As the game progressed, the stalemate continued until Raheem Sterling came to the rescue. Sterling finished off a crisp England move from the six-yard box, in the 75th minute, the City winger tapping the ball beyond German goalkeeper, Manuel Neuer from Luke Shaw’s cross, and then in the 86th minute, Luke Shaw found Kane in the box to put the game away. Just moments earlier Thomas Müller had the chance to equalize on the breakaway but, uncharacteristically, the Bayern forward missed the open goal. Shortly after, captain Harry Kane made it 2-0, when he scored his first goal of the tournament to seal a memorable victory. Sterling has had his critics for his England performances down the years, but he’s really taken his game to another level with a superb showing at Euro 2020 so far.

The Manchester City forward fully deserved to enjoy every minute of this as he celebrated with family after the game.

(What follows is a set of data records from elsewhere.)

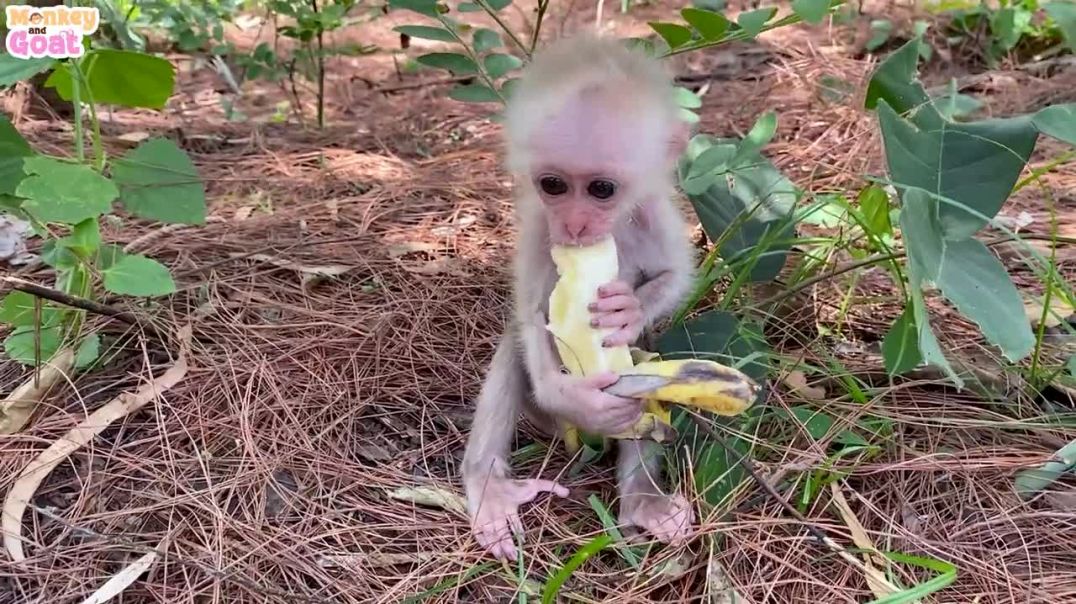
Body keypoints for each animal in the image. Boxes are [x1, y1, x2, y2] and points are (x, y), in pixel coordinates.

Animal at [462, 34, 696, 560]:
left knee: (644, 370)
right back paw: (488, 487)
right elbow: (531, 315)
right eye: (553, 185)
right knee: (515, 354)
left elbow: (676, 275)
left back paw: (642, 500)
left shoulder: (653, 209)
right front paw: (570, 394)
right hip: (546, 421)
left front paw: (628, 310)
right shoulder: (537, 225)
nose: (572, 225)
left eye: (601, 189)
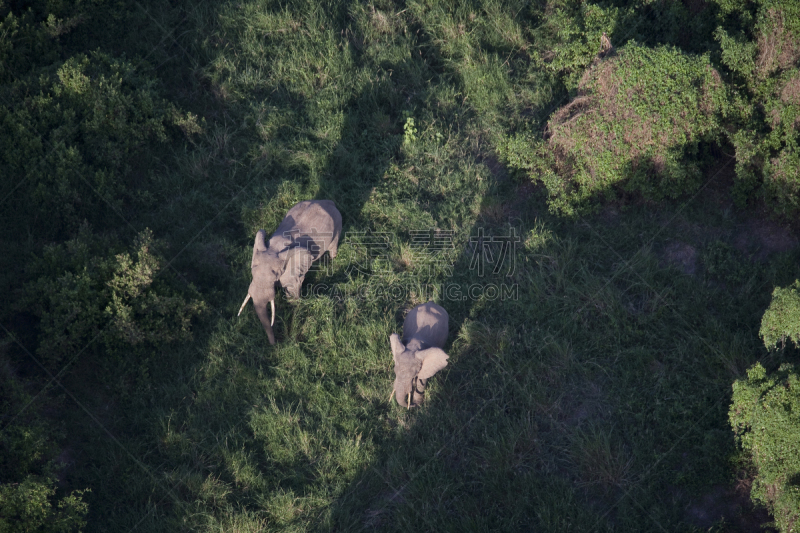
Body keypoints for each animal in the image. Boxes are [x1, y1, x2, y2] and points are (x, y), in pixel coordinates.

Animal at [236, 200, 340, 344]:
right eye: (252, 271)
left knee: (333, 248)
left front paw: (295, 309)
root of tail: (328, 201)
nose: (274, 344)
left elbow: (292, 288)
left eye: (275, 275)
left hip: (337, 225)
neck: (275, 248)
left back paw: (330, 261)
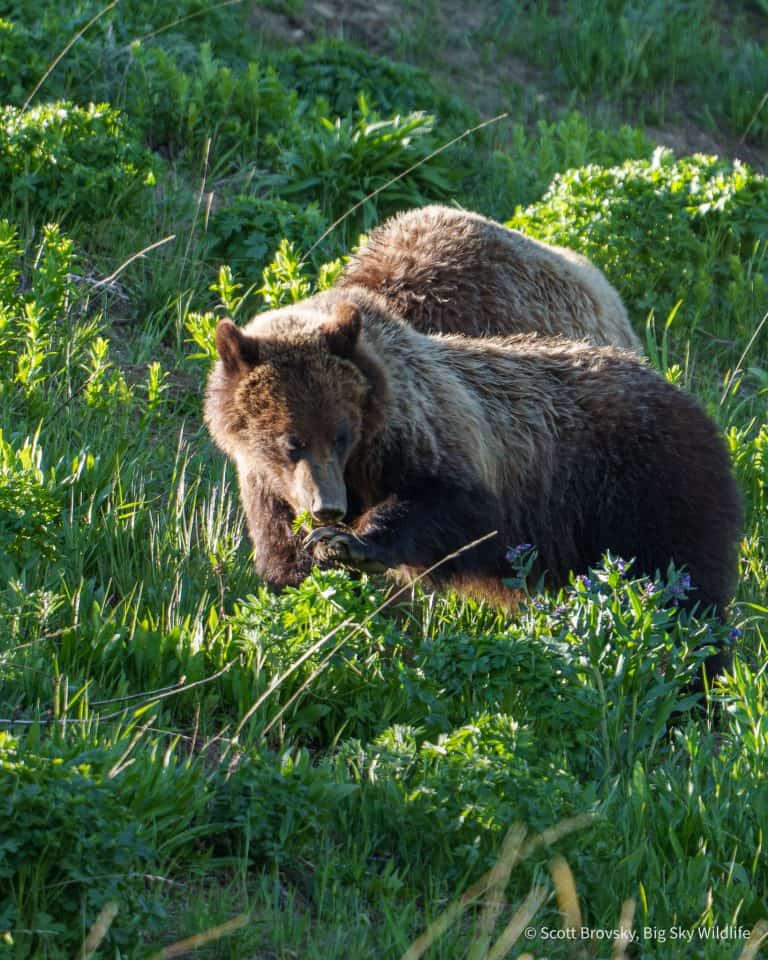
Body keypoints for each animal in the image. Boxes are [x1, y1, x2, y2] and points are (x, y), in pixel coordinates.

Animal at [204, 288, 742, 669]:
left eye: (341, 435)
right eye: (290, 441)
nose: (327, 507)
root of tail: (688, 398)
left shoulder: (432, 435)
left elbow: (453, 508)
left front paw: (350, 543)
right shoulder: (264, 488)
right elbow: (283, 562)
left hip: (648, 489)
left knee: (683, 591)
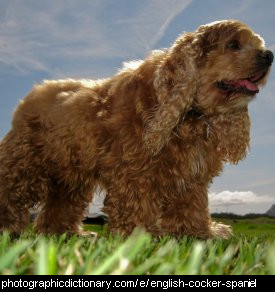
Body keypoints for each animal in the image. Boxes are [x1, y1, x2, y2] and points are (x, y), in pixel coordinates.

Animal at [0, 21, 272, 240]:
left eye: (257, 43)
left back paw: (66, 233)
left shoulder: (191, 178)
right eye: (234, 44)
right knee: (11, 193)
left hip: (71, 176)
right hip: (26, 164)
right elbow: (136, 207)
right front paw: (141, 237)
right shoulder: (134, 171)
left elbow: (193, 207)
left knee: (61, 206)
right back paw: (9, 228)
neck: (189, 114)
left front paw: (201, 234)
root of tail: (30, 96)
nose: (269, 55)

Germany was in Group F, alongside Portugal, France and Hungary. At first glance, getting out of Group F, the so-called Group of Death, was an achievement for Germany. But Portugal, eliminated by Belgium and France defeated by Switzerland, were gone before kickoff on Tuesday.

England’s coach, Gareth Southgate had opted for stability rather than attack, benching Jadon Sancho and Jack Grealish. The latter came on in the second half just in time to provide the input for England’s victory.

Southgate had reverted to a 3-4-3, ignoring the clamour for greater fantasy and more creative players. It was the England manager sticking bravely to his principles, seeking security, the platform for the moment, and a part of the equation was patience, which was not in abundant supply inside the stadium.

Germany had shown their quality in the first half, particularly early on, yet England came to match them physically and tactically. The longer the second half wore on, the greater the assurance of those in white shirts. Remember the verse: “For surely there is a reward, and thy hope shall not be cut off.” England’s hope became a reality when they finally beat Germany in front of the home crowd.

Southgate’s side will now play Ukraine in the next round after they beat Sweden. Then a favourable semi-final draw would see Southgate’s side go on to face the winner of Denmark vs Czech Republic in Rome. Fans have been warned by English Football Association not to travel to Italy because of Covid restrictions.

England has finally been able to defeat Germany. With that historic result, the era of German’s coach, Joachim Löw come to an end with former Bayern Munich head coach Hansi Flick taking over on July. This is a new era indeed for Germany and England.